[[ Recorded data, beginning ]]

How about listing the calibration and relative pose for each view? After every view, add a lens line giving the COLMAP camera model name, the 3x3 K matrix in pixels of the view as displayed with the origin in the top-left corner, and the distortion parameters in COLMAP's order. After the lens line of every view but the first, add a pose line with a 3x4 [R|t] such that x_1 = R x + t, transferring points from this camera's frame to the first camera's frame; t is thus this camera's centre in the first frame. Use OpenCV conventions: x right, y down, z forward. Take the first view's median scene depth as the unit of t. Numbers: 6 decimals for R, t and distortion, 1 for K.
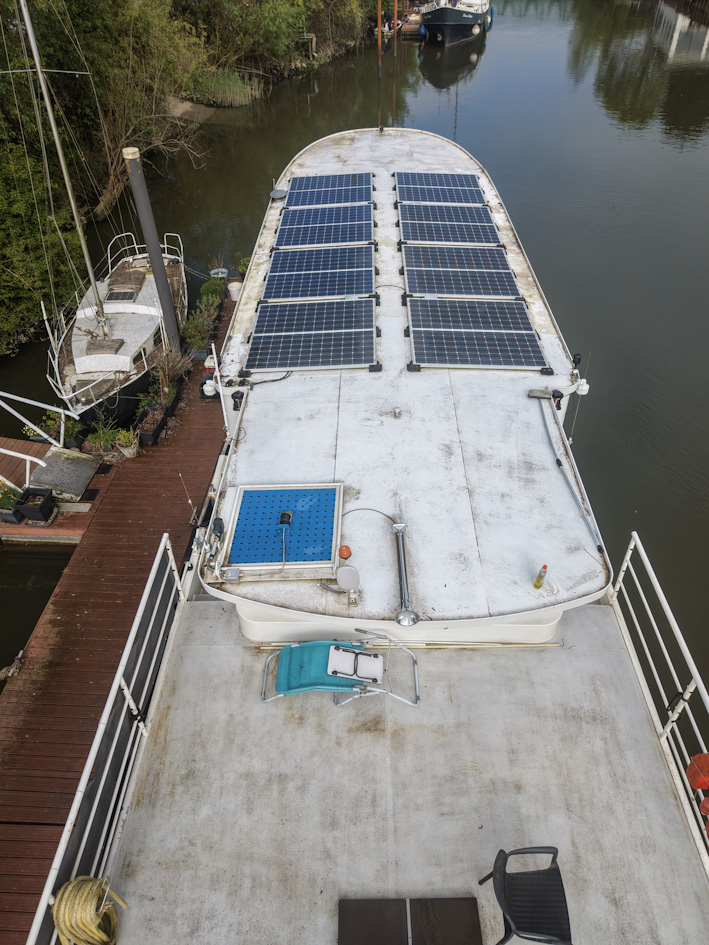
lens RADIAL K [[662.8, 0, 359.9], [0, 662.8, 471.1], [0, 0, 1]] dist [0.050672, -0.031885]
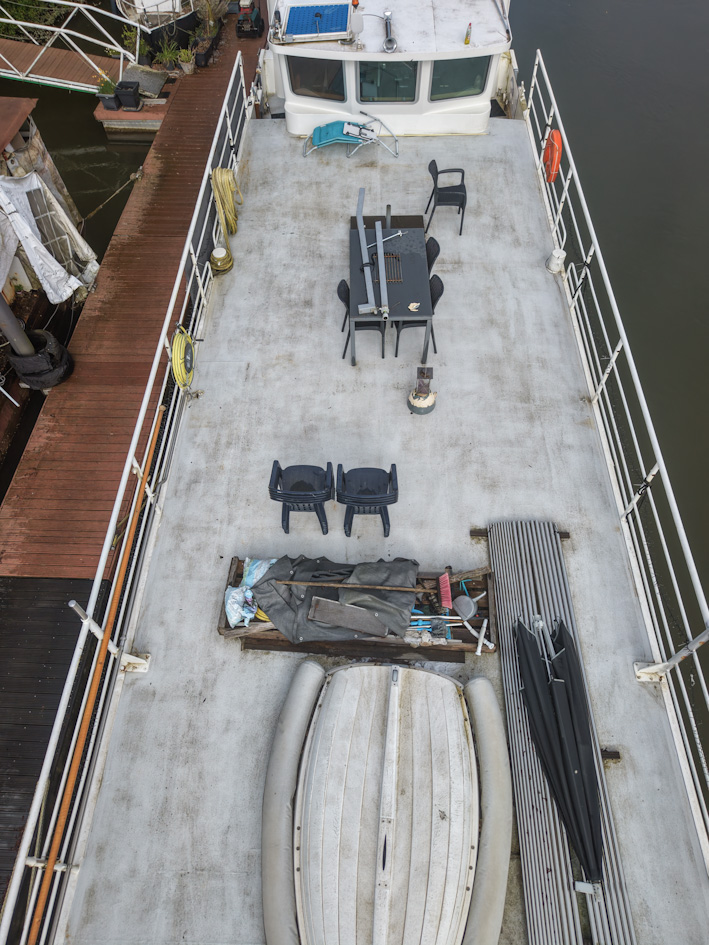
lens RADIAL K [[662.8, 0, 356.8], [0, 662.8, 476.4], [0, 0, 1]] dist [0.050672, -0.031885]
pose [[0.999904, 0.013841, 0.000731, -0.004437], [-0.013604, 0.969968, 0.242853, 0.722684], [0.002652, -0.242840, 0.970063, -0.824371]]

[[ Recorded data, end ]]

• Work required:
Render every line of the material above as a numbered list, skipping blank lines and omitting the pictures.

• Exercise response:
1. How about listing the calibration and relative pose for each view? After every view, add a lens line giving the COLMAP camera model name, the 3x3 K matrix in pixels of the view as displayed with the origin in the top-left corner, and the distortion parameters in COLMAP's order. After the lens line of every view but the first, add a pose line with a 3x4 [R|t] such that x_1 = R x + t, transferring points from this camera's frame to the first camera's frame; t is thus this camera's centre in the first frame. Use OpenCV conventions: x right, y down, z forward. Take the first view's median scene depth as the unit of t. Numbers: 6 decimals for R, t and distortion, 1 for K.
2. lens RADIAL K [[662.8, 0, 359.9], [0, 662.8, 471.1], [0, 0, 1]] dist [0.050672, -0.031885]
3. lens RADIAL K [[662.8, 0, 356.8], [0, 662.8, 476.4], [0, 0, 1]] dist [0.050672, -0.031885]
4. pose [[0.999904, 0.013841, 0.000731, -0.004437], [-0.013604, 0.969968, 0.242853, 0.722684], [0.002652, -0.242840, 0.970063, -0.824371]]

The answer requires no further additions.